Pan-European business association to be based in Malta
by David Kelleher
Some of Europe's leading incubator companies, including a locally-based company have joined forces to launch BIA Europe, a pan-European association bringing together high-tech entrepreneurs. The association's corporate offices will be based in Malta and it will be headed by Jan Orsted. The association is now being legally founded and a management team has been employed and will soon begin the day-to-day work.
BIA Europe (www.BIAEurope.org) was launched this week, at the Tornado-Insider.com's Upstart Europe event in Paris, where over 2,000 people working within the digital economy met to examine the challenges facing high-tech entrepreneurs, demonstrating how to position e-businesses at the cutting-edge of high-growth Europe.
Business incubators foster start-up business and entrepreneurs by providing them with expertise and funding, including infrastructure, management, operational know-how and access to the market.
Europe's leading incubators are in the final stages of forming the association to inspire and support the business incubation community in Europe. The founding fathers include locally-based iWORLD Group, Cell Ventures/New Media Spark, CIR Lab, Gorilla Park, MSC and StartUp Factory. A number of other incubators have expressed interest in joining the association. BIA Europe aims to establish and develop business incubation as the key platform for new entrepreneurship in Europe.
The objectives are to create general awareness of the concept of business incubation, to ensure high standards of praxis within the incubator community, and to accumulate and make knowledge available to the community and to the public in general.
Incubation is a new business model that has already proven to be successful in the US where it has created hundreds of viable start-up companies and thousands of jobs within the new economy.
Naturally Europe is different, in culture, in business, in education and in any other respect. A Silicon valley or a Seattle high-tech industrial community where entrepreneurialism flourish does not, as yet, exist, nor do European universities nourish start-up business as much as their American counterparts do.
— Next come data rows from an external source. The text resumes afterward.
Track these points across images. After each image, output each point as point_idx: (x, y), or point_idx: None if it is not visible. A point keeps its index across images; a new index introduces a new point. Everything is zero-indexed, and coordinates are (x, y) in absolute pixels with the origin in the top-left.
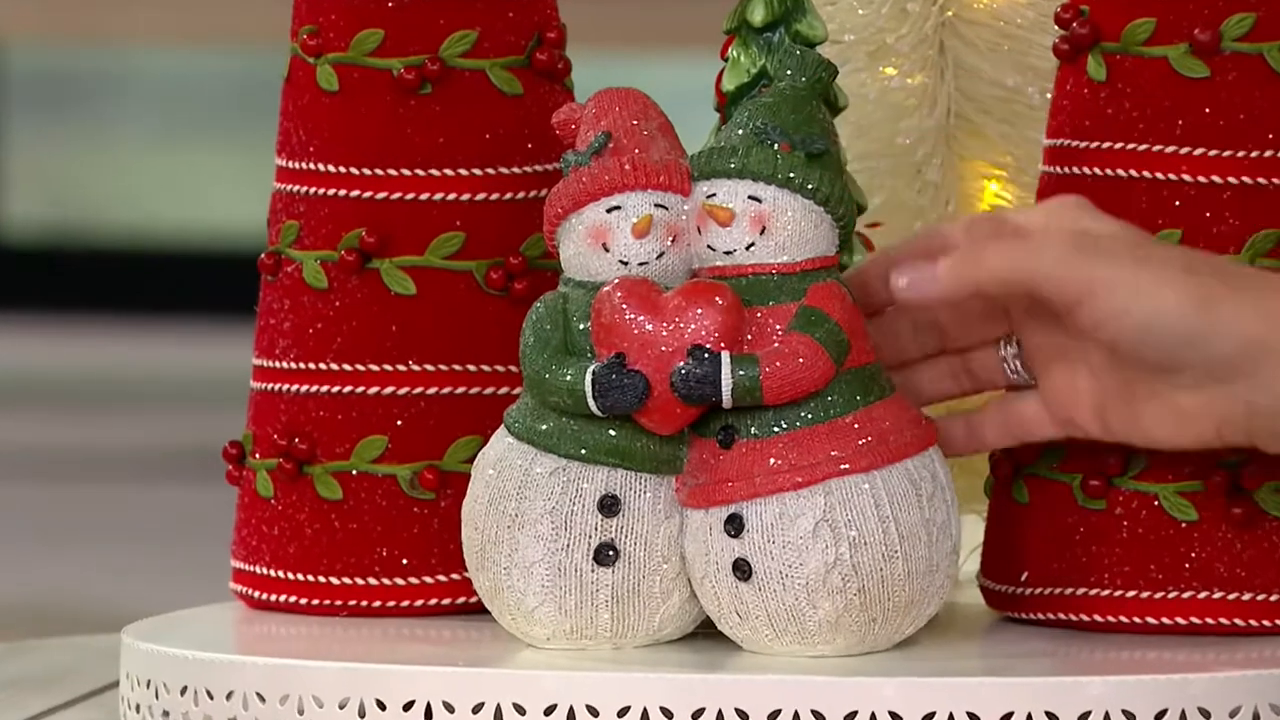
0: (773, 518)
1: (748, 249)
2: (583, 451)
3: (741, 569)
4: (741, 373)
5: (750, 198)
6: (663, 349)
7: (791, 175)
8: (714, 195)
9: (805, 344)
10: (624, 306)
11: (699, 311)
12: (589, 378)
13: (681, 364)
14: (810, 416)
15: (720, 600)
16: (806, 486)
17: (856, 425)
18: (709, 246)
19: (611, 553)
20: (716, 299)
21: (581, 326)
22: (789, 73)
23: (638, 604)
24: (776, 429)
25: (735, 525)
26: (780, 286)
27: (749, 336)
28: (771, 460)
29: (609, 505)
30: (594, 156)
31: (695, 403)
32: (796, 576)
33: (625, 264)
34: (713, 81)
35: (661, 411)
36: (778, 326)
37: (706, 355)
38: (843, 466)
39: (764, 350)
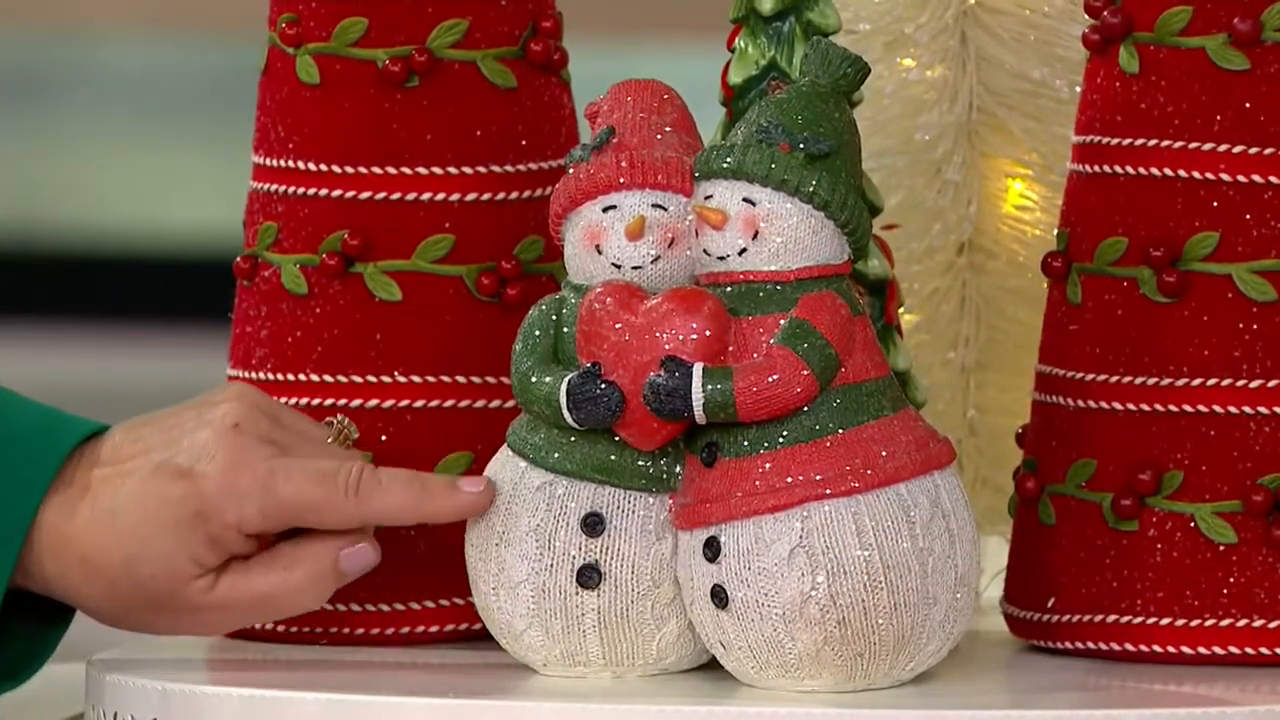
0: (749, 542)
1: (740, 254)
2: (570, 466)
3: (719, 596)
4: (713, 387)
5: (745, 200)
6: (640, 359)
7: (787, 177)
8: (710, 197)
9: (785, 358)
10: (604, 313)
11: (678, 320)
12: (564, 388)
13: (653, 375)
14: (793, 435)
15: (706, 628)
16: (783, 510)
17: (845, 446)
18: (704, 251)
19: (595, 575)
20: (697, 307)
21: (568, 332)
22: (811, 68)
23: (628, 630)
24: (760, 448)
25: (713, 549)
26: (772, 296)
27: (732, 348)
28: (754, 481)
29: (592, 524)
30: (594, 152)
31: (667, 417)
32: (772, 605)
33: (618, 267)
34: (719, 74)
35: (639, 425)
36: (766, 339)
37: (678, 367)
38: (825, 491)
39: (741, 364)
Many incubatees are already learning to operate under Europe's first generation of incubators. US studies reveal that 87 per cent of all incubated companies are operating successfully after the first three years compared to a general survival rate of around 20 per cent. There is a huge potential for the European economy, and the BIA Europe has been set up to meet the challenges of developing and supporting entrepreneurial initiatives.